> **Written exercise 1**
In the passage on ISBN hyphenation, what hyphenated form of 9787543644748 does the printing on the book give?
> **Written exercise 2**
Please pick up the passage on ISBN hyphenation where it stops and carry it further.

> **Document**
+ + + + + + +
Another example is 9787543644748, which according to the printing on the book is correctly hyphenated as 978-7-5436-4474-8. The Bowker based online tools cannot split this as Bowker does not administer that region/range, and the https://www.isbn-international.org/range_file_generation mentioned does not help correctly split the 'registrant' from the 'publication element' as it does not list individual registrants by region. I believe this provides examples of what 'guessing' means, and also that there is no single source of information to make the full 'dasherization' for all possible ISBN -- the link from the official ISBN Institute is not sufficient. A lot of the publisher registrant information is commercially protected also, so I wouldn't consider that information is even supposed to be freely or publicly available.
+ + + + + + +
> **Given entries**
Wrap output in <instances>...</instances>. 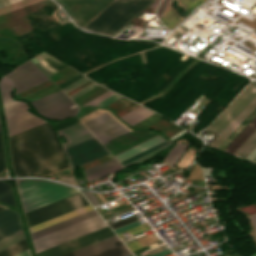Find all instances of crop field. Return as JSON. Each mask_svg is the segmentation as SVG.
I'll return each instance as SVG.
<instances>
[{
	"mask_svg": "<svg viewBox=\"0 0 256 256\" xmlns=\"http://www.w3.org/2000/svg\"><path fill=\"white\" fill-rule=\"evenodd\" d=\"M112 235H114V233L110 230L109 226H107L105 228L65 242L45 251L39 252L36 254V256H60Z\"/></svg>",
	"mask_w": 256,
	"mask_h": 256,
	"instance_id": "crop-field-13",
	"label": "crop field"
},
{
	"mask_svg": "<svg viewBox=\"0 0 256 256\" xmlns=\"http://www.w3.org/2000/svg\"><path fill=\"white\" fill-rule=\"evenodd\" d=\"M27 249L25 240H22L2 251H0V256H13L23 250Z\"/></svg>",
	"mask_w": 256,
	"mask_h": 256,
	"instance_id": "crop-field-27",
	"label": "crop field"
},
{
	"mask_svg": "<svg viewBox=\"0 0 256 256\" xmlns=\"http://www.w3.org/2000/svg\"><path fill=\"white\" fill-rule=\"evenodd\" d=\"M16 1H19V0H0V7Z\"/></svg>",
	"mask_w": 256,
	"mask_h": 256,
	"instance_id": "crop-field-45",
	"label": "crop field"
},
{
	"mask_svg": "<svg viewBox=\"0 0 256 256\" xmlns=\"http://www.w3.org/2000/svg\"><path fill=\"white\" fill-rule=\"evenodd\" d=\"M250 220H251V222H252V224H253V226H254V228H255V230H256V215L250 217Z\"/></svg>",
	"mask_w": 256,
	"mask_h": 256,
	"instance_id": "crop-field-47",
	"label": "crop field"
},
{
	"mask_svg": "<svg viewBox=\"0 0 256 256\" xmlns=\"http://www.w3.org/2000/svg\"><path fill=\"white\" fill-rule=\"evenodd\" d=\"M116 164H118V162L115 159H113L111 161H108L106 163H103V164L98 165V166H96L94 168H91L89 170L84 171V174H85V176H87L89 174L95 173L97 171H100L102 169L108 168V167L116 165Z\"/></svg>",
	"mask_w": 256,
	"mask_h": 256,
	"instance_id": "crop-field-32",
	"label": "crop field"
},
{
	"mask_svg": "<svg viewBox=\"0 0 256 256\" xmlns=\"http://www.w3.org/2000/svg\"><path fill=\"white\" fill-rule=\"evenodd\" d=\"M96 86H98V85H96V84L94 83V84H92V85L86 87L85 89L79 91L78 93H76V94H74V95H72V96H70V97H71V99L73 100V99L79 97L80 95L86 93L87 91L91 90L92 88H94V87H96Z\"/></svg>",
	"mask_w": 256,
	"mask_h": 256,
	"instance_id": "crop-field-42",
	"label": "crop field"
},
{
	"mask_svg": "<svg viewBox=\"0 0 256 256\" xmlns=\"http://www.w3.org/2000/svg\"><path fill=\"white\" fill-rule=\"evenodd\" d=\"M255 96L256 81H253L205 130L221 133L231 123V121L254 99Z\"/></svg>",
	"mask_w": 256,
	"mask_h": 256,
	"instance_id": "crop-field-8",
	"label": "crop field"
},
{
	"mask_svg": "<svg viewBox=\"0 0 256 256\" xmlns=\"http://www.w3.org/2000/svg\"><path fill=\"white\" fill-rule=\"evenodd\" d=\"M127 246L129 247V249L131 251L136 250L138 248H141V245L138 243V241L130 243V244H127Z\"/></svg>",
	"mask_w": 256,
	"mask_h": 256,
	"instance_id": "crop-field-44",
	"label": "crop field"
},
{
	"mask_svg": "<svg viewBox=\"0 0 256 256\" xmlns=\"http://www.w3.org/2000/svg\"><path fill=\"white\" fill-rule=\"evenodd\" d=\"M81 192L84 194V196L87 198V200L93 205V207L96 206V205H99L100 203L103 204L95 194H94L95 197L100 201V203H99L98 200L93 196L92 193H88V192H84V191H81Z\"/></svg>",
	"mask_w": 256,
	"mask_h": 256,
	"instance_id": "crop-field-37",
	"label": "crop field"
},
{
	"mask_svg": "<svg viewBox=\"0 0 256 256\" xmlns=\"http://www.w3.org/2000/svg\"><path fill=\"white\" fill-rule=\"evenodd\" d=\"M15 256H29L28 250H25V251H23V252H21V253L15 255Z\"/></svg>",
	"mask_w": 256,
	"mask_h": 256,
	"instance_id": "crop-field-49",
	"label": "crop field"
},
{
	"mask_svg": "<svg viewBox=\"0 0 256 256\" xmlns=\"http://www.w3.org/2000/svg\"><path fill=\"white\" fill-rule=\"evenodd\" d=\"M107 224L99 215L79 222L52 234L46 235L33 241L36 253L52 246L58 245L65 241L79 237L86 233L92 232L99 228L105 227Z\"/></svg>",
	"mask_w": 256,
	"mask_h": 256,
	"instance_id": "crop-field-5",
	"label": "crop field"
},
{
	"mask_svg": "<svg viewBox=\"0 0 256 256\" xmlns=\"http://www.w3.org/2000/svg\"><path fill=\"white\" fill-rule=\"evenodd\" d=\"M82 26L112 0H56Z\"/></svg>",
	"mask_w": 256,
	"mask_h": 256,
	"instance_id": "crop-field-9",
	"label": "crop field"
},
{
	"mask_svg": "<svg viewBox=\"0 0 256 256\" xmlns=\"http://www.w3.org/2000/svg\"><path fill=\"white\" fill-rule=\"evenodd\" d=\"M186 12L187 17L190 12L197 7L198 5L202 4L205 0H179ZM184 17V18H185ZM184 18L181 20L176 15V13L171 8L169 11H167L161 18H159L162 23L168 28L173 29L178 23H180Z\"/></svg>",
	"mask_w": 256,
	"mask_h": 256,
	"instance_id": "crop-field-18",
	"label": "crop field"
},
{
	"mask_svg": "<svg viewBox=\"0 0 256 256\" xmlns=\"http://www.w3.org/2000/svg\"><path fill=\"white\" fill-rule=\"evenodd\" d=\"M97 215L96 211L93 210V211H90L88 213H85V214H82L80 216H77V217H74V218H71L69 220H66V221H63L61 223H58V224H55L53 226H50V227H47V228H44L42 230H39V231H36L34 233H31V239H35V238H38V237H41L43 235H46L48 233H51L53 231H56V230H59L61 228H64L66 226H69L71 224H74V223H77L79 221H82L84 219H87L89 217H92V216H95Z\"/></svg>",
	"mask_w": 256,
	"mask_h": 256,
	"instance_id": "crop-field-20",
	"label": "crop field"
},
{
	"mask_svg": "<svg viewBox=\"0 0 256 256\" xmlns=\"http://www.w3.org/2000/svg\"><path fill=\"white\" fill-rule=\"evenodd\" d=\"M157 135V133L152 131H144V132H136L132 131L120 138H117L107 144L105 146L109 149V151L115 155L127 148H130L142 141H145L153 136Z\"/></svg>",
	"mask_w": 256,
	"mask_h": 256,
	"instance_id": "crop-field-15",
	"label": "crop field"
},
{
	"mask_svg": "<svg viewBox=\"0 0 256 256\" xmlns=\"http://www.w3.org/2000/svg\"><path fill=\"white\" fill-rule=\"evenodd\" d=\"M49 80L29 60L14 68V70L0 79V89L3 104L10 102L12 85L16 94Z\"/></svg>",
	"mask_w": 256,
	"mask_h": 256,
	"instance_id": "crop-field-4",
	"label": "crop field"
},
{
	"mask_svg": "<svg viewBox=\"0 0 256 256\" xmlns=\"http://www.w3.org/2000/svg\"><path fill=\"white\" fill-rule=\"evenodd\" d=\"M84 124L103 144L129 132L106 112L84 122Z\"/></svg>",
	"mask_w": 256,
	"mask_h": 256,
	"instance_id": "crop-field-11",
	"label": "crop field"
},
{
	"mask_svg": "<svg viewBox=\"0 0 256 256\" xmlns=\"http://www.w3.org/2000/svg\"><path fill=\"white\" fill-rule=\"evenodd\" d=\"M256 130V117L239 133V135L224 149L233 154L237 148Z\"/></svg>",
	"mask_w": 256,
	"mask_h": 256,
	"instance_id": "crop-field-22",
	"label": "crop field"
},
{
	"mask_svg": "<svg viewBox=\"0 0 256 256\" xmlns=\"http://www.w3.org/2000/svg\"><path fill=\"white\" fill-rule=\"evenodd\" d=\"M9 136L19 133L23 130L46 123L44 120L34 117L25 110L29 109L26 104L20 101H13L3 105Z\"/></svg>",
	"mask_w": 256,
	"mask_h": 256,
	"instance_id": "crop-field-7",
	"label": "crop field"
},
{
	"mask_svg": "<svg viewBox=\"0 0 256 256\" xmlns=\"http://www.w3.org/2000/svg\"><path fill=\"white\" fill-rule=\"evenodd\" d=\"M170 0H163L162 3L160 4L159 8H158V11H157V16L158 18L163 15L168 3H169Z\"/></svg>",
	"mask_w": 256,
	"mask_h": 256,
	"instance_id": "crop-field-41",
	"label": "crop field"
},
{
	"mask_svg": "<svg viewBox=\"0 0 256 256\" xmlns=\"http://www.w3.org/2000/svg\"><path fill=\"white\" fill-rule=\"evenodd\" d=\"M71 168L109 154L102 144L91 138L64 150Z\"/></svg>",
	"mask_w": 256,
	"mask_h": 256,
	"instance_id": "crop-field-10",
	"label": "crop field"
},
{
	"mask_svg": "<svg viewBox=\"0 0 256 256\" xmlns=\"http://www.w3.org/2000/svg\"><path fill=\"white\" fill-rule=\"evenodd\" d=\"M168 254H171V252H170L169 249H167V250H165V251H162V252H160V253H158V254H155V255H153V256H165V255H168Z\"/></svg>",
	"mask_w": 256,
	"mask_h": 256,
	"instance_id": "crop-field-46",
	"label": "crop field"
},
{
	"mask_svg": "<svg viewBox=\"0 0 256 256\" xmlns=\"http://www.w3.org/2000/svg\"><path fill=\"white\" fill-rule=\"evenodd\" d=\"M0 201L15 205L9 185L1 182H0Z\"/></svg>",
	"mask_w": 256,
	"mask_h": 256,
	"instance_id": "crop-field-28",
	"label": "crop field"
},
{
	"mask_svg": "<svg viewBox=\"0 0 256 256\" xmlns=\"http://www.w3.org/2000/svg\"><path fill=\"white\" fill-rule=\"evenodd\" d=\"M256 138V131L243 143V145L234 153V155L239 156L246 148L247 146Z\"/></svg>",
	"mask_w": 256,
	"mask_h": 256,
	"instance_id": "crop-field-34",
	"label": "crop field"
},
{
	"mask_svg": "<svg viewBox=\"0 0 256 256\" xmlns=\"http://www.w3.org/2000/svg\"><path fill=\"white\" fill-rule=\"evenodd\" d=\"M128 254H130L129 250L114 235L63 256H125Z\"/></svg>",
	"mask_w": 256,
	"mask_h": 256,
	"instance_id": "crop-field-12",
	"label": "crop field"
},
{
	"mask_svg": "<svg viewBox=\"0 0 256 256\" xmlns=\"http://www.w3.org/2000/svg\"><path fill=\"white\" fill-rule=\"evenodd\" d=\"M120 97H121V96H118V95L114 94V95L108 97L107 99H105V100L99 102L98 104H96V105H94V106H106V105L110 104L111 102L117 100V99L120 98Z\"/></svg>",
	"mask_w": 256,
	"mask_h": 256,
	"instance_id": "crop-field-38",
	"label": "crop field"
},
{
	"mask_svg": "<svg viewBox=\"0 0 256 256\" xmlns=\"http://www.w3.org/2000/svg\"><path fill=\"white\" fill-rule=\"evenodd\" d=\"M40 115L46 117L75 105L61 90L32 102Z\"/></svg>",
	"mask_w": 256,
	"mask_h": 256,
	"instance_id": "crop-field-14",
	"label": "crop field"
},
{
	"mask_svg": "<svg viewBox=\"0 0 256 256\" xmlns=\"http://www.w3.org/2000/svg\"><path fill=\"white\" fill-rule=\"evenodd\" d=\"M255 116L256 109L232 132V134L218 148L223 150Z\"/></svg>",
	"mask_w": 256,
	"mask_h": 256,
	"instance_id": "crop-field-26",
	"label": "crop field"
},
{
	"mask_svg": "<svg viewBox=\"0 0 256 256\" xmlns=\"http://www.w3.org/2000/svg\"><path fill=\"white\" fill-rule=\"evenodd\" d=\"M144 225V224H143ZM141 226V225H140ZM137 227H139V226H137ZM136 228V227H135ZM133 229V228H132ZM129 230H131V229H129ZM126 231H128V230H126ZM126 231H123V232H121V233H124V232H126ZM121 233H118V236L120 237V235L119 234H121ZM121 238V237H120Z\"/></svg>",
	"mask_w": 256,
	"mask_h": 256,
	"instance_id": "crop-field-50",
	"label": "crop field"
},
{
	"mask_svg": "<svg viewBox=\"0 0 256 256\" xmlns=\"http://www.w3.org/2000/svg\"><path fill=\"white\" fill-rule=\"evenodd\" d=\"M88 205L80 193L26 213L28 226L38 224L72 210Z\"/></svg>",
	"mask_w": 256,
	"mask_h": 256,
	"instance_id": "crop-field-6",
	"label": "crop field"
},
{
	"mask_svg": "<svg viewBox=\"0 0 256 256\" xmlns=\"http://www.w3.org/2000/svg\"><path fill=\"white\" fill-rule=\"evenodd\" d=\"M4 167H5L4 154H3V146H2V140H1V134H0V172L3 171Z\"/></svg>",
	"mask_w": 256,
	"mask_h": 256,
	"instance_id": "crop-field-40",
	"label": "crop field"
},
{
	"mask_svg": "<svg viewBox=\"0 0 256 256\" xmlns=\"http://www.w3.org/2000/svg\"><path fill=\"white\" fill-rule=\"evenodd\" d=\"M120 168H121V166H120V164H118L116 166L110 167V168L105 169L103 171H100V172H97L95 174L89 175V176H87V179L89 180V182H91V181H93L95 179H98V178H100L102 176H105V175H107L109 173H112V172H114V171H116V170H118Z\"/></svg>",
	"mask_w": 256,
	"mask_h": 256,
	"instance_id": "crop-field-31",
	"label": "crop field"
},
{
	"mask_svg": "<svg viewBox=\"0 0 256 256\" xmlns=\"http://www.w3.org/2000/svg\"><path fill=\"white\" fill-rule=\"evenodd\" d=\"M90 210H93V208H92L90 205H88V206H86V207L80 208V209H78V210L72 211V212H70V213H67V214H64V215H62V216L56 217V218H54V219L48 220V221H46V222L40 223V224H38V225L32 226V227L29 228V231H30V233H31V232H34V231H36V230H39V229H42V228H44V227L53 225V224H55V223L61 222V221H63V220L69 219V218H71V217L80 215V214L85 213V212H88V211H90Z\"/></svg>",
	"mask_w": 256,
	"mask_h": 256,
	"instance_id": "crop-field-23",
	"label": "crop field"
},
{
	"mask_svg": "<svg viewBox=\"0 0 256 256\" xmlns=\"http://www.w3.org/2000/svg\"><path fill=\"white\" fill-rule=\"evenodd\" d=\"M136 220H138V219L134 215H132V216L127 217V218H125L123 220H120L118 222L112 223V224H110V226L112 228H115V227H119V226H122V225H125V224H128V223H131V222L136 221Z\"/></svg>",
	"mask_w": 256,
	"mask_h": 256,
	"instance_id": "crop-field-35",
	"label": "crop field"
},
{
	"mask_svg": "<svg viewBox=\"0 0 256 256\" xmlns=\"http://www.w3.org/2000/svg\"><path fill=\"white\" fill-rule=\"evenodd\" d=\"M253 162H256V158L253 160Z\"/></svg>",
	"mask_w": 256,
	"mask_h": 256,
	"instance_id": "crop-field-52",
	"label": "crop field"
},
{
	"mask_svg": "<svg viewBox=\"0 0 256 256\" xmlns=\"http://www.w3.org/2000/svg\"><path fill=\"white\" fill-rule=\"evenodd\" d=\"M109 91H110V90H109ZM109 91L106 92V93H104V94H102V95H100L99 97H97V98H95V99L89 101L88 103H86V104H84V105H82V106H88V105L92 106V105L98 103L99 101H101V100L107 98L108 96H110V95H112V94L114 93V92L111 93L112 91H111V92H109ZM82 106H80V107H82Z\"/></svg>",
	"mask_w": 256,
	"mask_h": 256,
	"instance_id": "crop-field-36",
	"label": "crop field"
},
{
	"mask_svg": "<svg viewBox=\"0 0 256 256\" xmlns=\"http://www.w3.org/2000/svg\"><path fill=\"white\" fill-rule=\"evenodd\" d=\"M87 80H89V79H87V78L84 77V78L78 80L77 82H75V83L69 85L68 87H66V88H64V89H62V90L66 93V92L72 90L73 88L77 87L78 85L84 83V82L87 81Z\"/></svg>",
	"mask_w": 256,
	"mask_h": 256,
	"instance_id": "crop-field-39",
	"label": "crop field"
},
{
	"mask_svg": "<svg viewBox=\"0 0 256 256\" xmlns=\"http://www.w3.org/2000/svg\"><path fill=\"white\" fill-rule=\"evenodd\" d=\"M5 208L0 207V211L4 210Z\"/></svg>",
	"mask_w": 256,
	"mask_h": 256,
	"instance_id": "crop-field-51",
	"label": "crop field"
},
{
	"mask_svg": "<svg viewBox=\"0 0 256 256\" xmlns=\"http://www.w3.org/2000/svg\"><path fill=\"white\" fill-rule=\"evenodd\" d=\"M152 114L154 113L139 106L120 118L123 119L129 125L133 126Z\"/></svg>",
	"mask_w": 256,
	"mask_h": 256,
	"instance_id": "crop-field-24",
	"label": "crop field"
},
{
	"mask_svg": "<svg viewBox=\"0 0 256 256\" xmlns=\"http://www.w3.org/2000/svg\"><path fill=\"white\" fill-rule=\"evenodd\" d=\"M169 143H171V142L166 141V142H164V143H162V144H160V145H158V146H155V147H153V148H151V149H149V150H147V151H145V152H142V153H140V154H138V155H136V156H134V157H131V158H129V159H127V160L121 162V164L124 165V164H126V163H128V162H130V161H132V160H134V159H137V158H139V157H141V156H143V155H145V154H148V153H150V152H152V151H154V150H156V149H158V148H161V147H163V146H165V145H167V144H169Z\"/></svg>",
	"mask_w": 256,
	"mask_h": 256,
	"instance_id": "crop-field-33",
	"label": "crop field"
},
{
	"mask_svg": "<svg viewBox=\"0 0 256 256\" xmlns=\"http://www.w3.org/2000/svg\"><path fill=\"white\" fill-rule=\"evenodd\" d=\"M21 229L18 213L8 209L0 212V240Z\"/></svg>",
	"mask_w": 256,
	"mask_h": 256,
	"instance_id": "crop-field-17",
	"label": "crop field"
},
{
	"mask_svg": "<svg viewBox=\"0 0 256 256\" xmlns=\"http://www.w3.org/2000/svg\"><path fill=\"white\" fill-rule=\"evenodd\" d=\"M154 0H113L82 28L113 36Z\"/></svg>",
	"mask_w": 256,
	"mask_h": 256,
	"instance_id": "crop-field-2",
	"label": "crop field"
},
{
	"mask_svg": "<svg viewBox=\"0 0 256 256\" xmlns=\"http://www.w3.org/2000/svg\"><path fill=\"white\" fill-rule=\"evenodd\" d=\"M16 181L25 213L79 192L75 188L46 180L18 179Z\"/></svg>",
	"mask_w": 256,
	"mask_h": 256,
	"instance_id": "crop-field-3",
	"label": "crop field"
},
{
	"mask_svg": "<svg viewBox=\"0 0 256 256\" xmlns=\"http://www.w3.org/2000/svg\"><path fill=\"white\" fill-rule=\"evenodd\" d=\"M22 239H24V237H23L22 231H20L2 241H0V250L20 241Z\"/></svg>",
	"mask_w": 256,
	"mask_h": 256,
	"instance_id": "crop-field-30",
	"label": "crop field"
},
{
	"mask_svg": "<svg viewBox=\"0 0 256 256\" xmlns=\"http://www.w3.org/2000/svg\"><path fill=\"white\" fill-rule=\"evenodd\" d=\"M255 108L256 98L233 120V122L210 144V146L217 148Z\"/></svg>",
	"mask_w": 256,
	"mask_h": 256,
	"instance_id": "crop-field-19",
	"label": "crop field"
},
{
	"mask_svg": "<svg viewBox=\"0 0 256 256\" xmlns=\"http://www.w3.org/2000/svg\"><path fill=\"white\" fill-rule=\"evenodd\" d=\"M188 145L178 143L175 147H173L164 160H166L172 167L176 163V161L179 159L181 154L184 152V150L187 148Z\"/></svg>",
	"mask_w": 256,
	"mask_h": 256,
	"instance_id": "crop-field-25",
	"label": "crop field"
},
{
	"mask_svg": "<svg viewBox=\"0 0 256 256\" xmlns=\"http://www.w3.org/2000/svg\"><path fill=\"white\" fill-rule=\"evenodd\" d=\"M57 133L59 136L63 135L68 141L62 144L64 149L93 137V135L82 125L81 122L62 129Z\"/></svg>",
	"mask_w": 256,
	"mask_h": 256,
	"instance_id": "crop-field-16",
	"label": "crop field"
},
{
	"mask_svg": "<svg viewBox=\"0 0 256 256\" xmlns=\"http://www.w3.org/2000/svg\"><path fill=\"white\" fill-rule=\"evenodd\" d=\"M78 109L79 108L77 107V105H75L71 108H68L64 111H61V112H59L55 115H52L48 118L54 119V120H63V119H66V118L74 117Z\"/></svg>",
	"mask_w": 256,
	"mask_h": 256,
	"instance_id": "crop-field-29",
	"label": "crop field"
},
{
	"mask_svg": "<svg viewBox=\"0 0 256 256\" xmlns=\"http://www.w3.org/2000/svg\"><path fill=\"white\" fill-rule=\"evenodd\" d=\"M147 229H149V227H148V226L143 227V228L138 229V230H135V231H133V233H134V234H136V233H139V232L144 231V230H147Z\"/></svg>",
	"mask_w": 256,
	"mask_h": 256,
	"instance_id": "crop-field-48",
	"label": "crop field"
},
{
	"mask_svg": "<svg viewBox=\"0 0 256 256\" xmlns=\"http://www.w3.org/2000/svg\"><path fill=\"white\" fill-rule=\"evenodd\" d=\"M136 225H139V222H138V221L133 222V223H131V224H128V225H126V226H124V227H122V228L116 229V230H114V231H115L116 233H118V232H121V231H123V230H126V229H129V228H131V227H134V226H136Z\"/></svg>",
	"mask_w": 256,
	"mask_h": 256,
	"instance_id": "crop-field-43",
	"label": "crop field"
},
{
	"mask_svg": "<svg viewBox=\"0 0 256 256\" xmlns=\"http://www.w3.org/2000/svg\"><path fill=\"white\" fill-rule=\"evenodd\" d=\"M10 142L18 176H41L69 167L56 131L48 123L11 136Z\"/></svg>",
	"mask_w": 256,
	"mask_h": 256,
	"instance_id": "crop-field-1",
	"label": "crop field"
},
{
	"mask_svg": "<svg viewBox=\"0 0 256 256\" xmlns=\"http://www.w3.org/2000/svg\"><path fill=\"white\" fill-rule=\"evenodd\" d=\"M163 141H165V140L158 135V136H156V137H154L150 140H147V141H145V142H143V143H141L137 146H134V147H132V148L126 150V151H123V152L115 155V157L117 158V160L119 162H121V161H123V160H125V159H127V158H129L133 155H136V154H138V153H140V152H142V151H144V150H146L150 147H153V146H155V145H157V144H159Z\"/></svg>",
	"mask_w": 256,
	"mask_h": 256,
	"instance_id": "crop-field-21",
	"label": "crop field"
}]
</instances>
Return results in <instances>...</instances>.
+ + + + + + +
> **Response 1**
978-7-5436-4474-8

> **Response 2**
The 2 people who can interpret the split groupings can still do with or without the explicit hyphens or spaces, and if it's important, it's generally better to strip out any well-meaning hyphens and form the groupings specific to the particular registrant or region of interest. At least that's my experience, maybe I shouldn't speak for the other one ;)
I support a simplification of the ISBN regex (@Matthias Winkelmann:' first regex suggestion looks like a correct ISBN 13 validation to me) rather than more bot effort into splitting stored ISBNs into (possibly incorrect?) human readable forms. Removing hyphens would make the data more useful and interoperable with other datasets. Any existing tools which can reliably make the splits should be used usefully in display contexts. Salpynx (talk) 23:24, 3 September 2020 (UTC)

Two WikiCite grant programs - applications closing soon

I just wanted to make sure that people who frequent this project page are aware of these two grant programs currently open, highly relevant to this Wikiproject's activities. They were announced on the main project chat a month ago (and various other places) but I wanted to write here specifically too. Apply by 1 October.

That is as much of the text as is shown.